### Document text
The sixth case is a Camp Hill woman who visited the NSW town of Kyogle, where four cases have emerged this week.
Premier Annastacia Palaszczuk says the new cases, which emerged after 14,216 tests, have been linked to existing infections with no mystery cases in the community.
She urged people to get tested, wear face masks and get vaccinated if they have not already done so.
"We want to make sure that this is not seeding into the community - so if you have any symptoms whatsoever come and get tested," she said.
"That's why the next 24-48 hours is going to be very critical to see if there is any seeding."
Chief Health Officer Jeannette Young believes the cases in the aviation cluster were probably picked up at an event on 20 September.
The Camp Hill woman's case has not clustered with any others - something Dr Young said made sense.
A Queenslander who flew home from Melbourne on 27 September has also tested positive, but has been in hotel quarantine and poses no risk.
So far, there have not been any new cases linked to the truck driver who stayed at two hotels at Spring Hill, and a hostel at South Brisbane.
Under stage two restrictions there are capacity limits for indoor venues and visitors to private homes are capped at 30 people.
Venues including cafes, restaurants, cinemas and theatres must only have one person per four square metres, while weddings and funerals are capped at 100 people.

### Data extracts

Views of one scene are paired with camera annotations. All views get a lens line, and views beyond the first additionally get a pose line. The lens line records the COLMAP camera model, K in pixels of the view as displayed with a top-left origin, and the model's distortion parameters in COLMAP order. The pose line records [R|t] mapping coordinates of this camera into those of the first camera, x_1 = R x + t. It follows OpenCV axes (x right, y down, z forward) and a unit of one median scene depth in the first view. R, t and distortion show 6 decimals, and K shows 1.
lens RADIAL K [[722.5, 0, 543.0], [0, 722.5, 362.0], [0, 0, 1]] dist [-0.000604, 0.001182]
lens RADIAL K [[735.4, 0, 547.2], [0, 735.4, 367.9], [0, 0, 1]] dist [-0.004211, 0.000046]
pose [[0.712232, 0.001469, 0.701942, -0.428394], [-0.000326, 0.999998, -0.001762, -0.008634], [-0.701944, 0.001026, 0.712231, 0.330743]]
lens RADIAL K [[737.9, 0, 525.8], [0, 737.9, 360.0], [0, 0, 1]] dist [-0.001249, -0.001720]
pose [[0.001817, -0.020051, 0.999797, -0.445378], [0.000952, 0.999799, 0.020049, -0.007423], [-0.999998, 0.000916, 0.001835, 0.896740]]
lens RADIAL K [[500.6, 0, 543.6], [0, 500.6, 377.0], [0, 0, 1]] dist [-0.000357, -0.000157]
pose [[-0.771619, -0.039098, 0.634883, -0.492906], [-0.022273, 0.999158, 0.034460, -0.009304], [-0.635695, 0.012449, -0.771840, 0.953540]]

### Your assignment
Continue the news report on Queensland's new cases and stage two restrictions, starting after its final sentence rather than from the records.

### Task result
Crowds at large venues will be capped at 75 per cent, with some fans set to miss out on the Rugby Championship on Saturday night and NRL grand final in Brisbane on Sunday.
Ms Palaszczuk denied Sunday's NRL grand final in Brisbane was having any influence on her decision over whether or not to lock down the southeast of the state.
"Absolutely none. Let me make it very clear that the health of Queenslanders comes first," she said.
Ms Palaszczuk said the current restrictions were adequate, but she will not hesitate to order the southeast into full lockdown if she is advised to.
"We're actually moving to tighter restrictions, our vaccination rates are up, people are checking in, but as soon as we see further seeding which is not from people who are in isolation, then they will be the trigger points," the premier said.